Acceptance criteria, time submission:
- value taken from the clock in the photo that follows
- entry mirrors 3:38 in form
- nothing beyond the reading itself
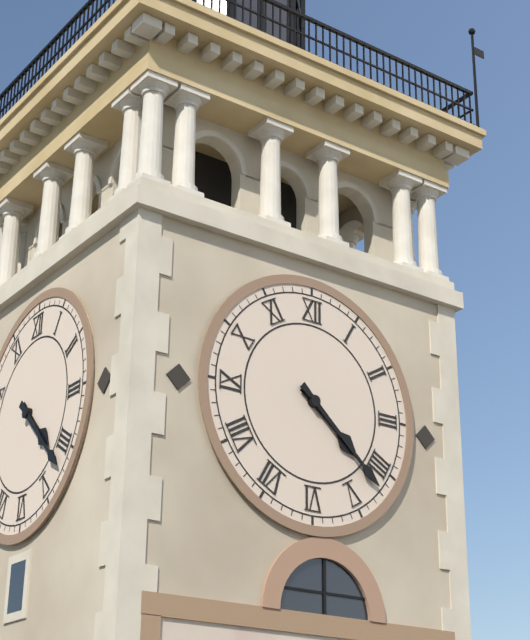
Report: 4:22
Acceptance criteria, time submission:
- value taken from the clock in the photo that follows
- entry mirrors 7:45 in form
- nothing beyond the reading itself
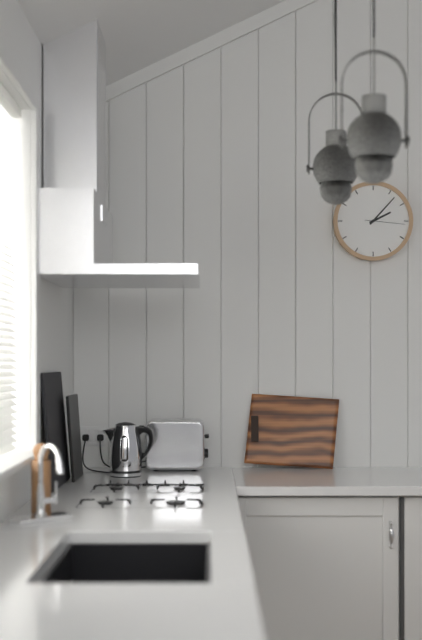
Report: 2:07
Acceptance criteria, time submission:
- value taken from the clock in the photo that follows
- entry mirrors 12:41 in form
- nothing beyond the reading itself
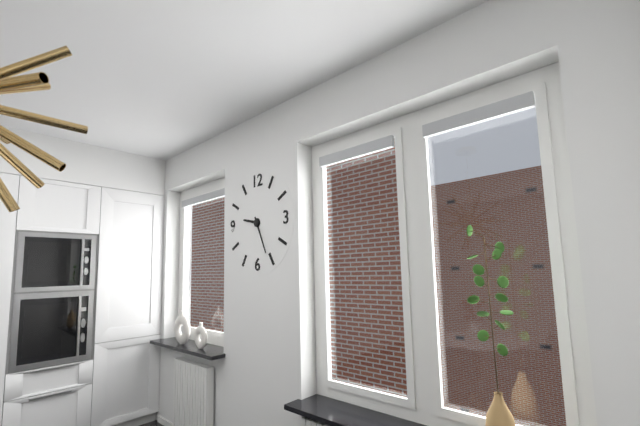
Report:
============================================================
• _JOB_
Put every line of the entries above into a numbered list, skipping any blank lines. Leave the pictures out of your answer.

• _WRITTEN ANSWER_
1. Acceptance criteria, time submission:
2. - value taken from the clock in the photo that follows
3. - entry mirrors 3:38 in form
4. - nothing beyond the reading itself
5. Report: 4:22
6. Acceptance criteria, time submission:
7. - value taken from the clock in the photo that follows
8. - entry mirrors 7:45 in form
9. - nothing beyond the reading itself
10. Report: 2:07
11. Acceptance criteria, time submission:
12. - value taken from the clock in the photo that follows
13. - entry mirrors 12:41 in form
14. - nothing beyond the reading itself
15. Report:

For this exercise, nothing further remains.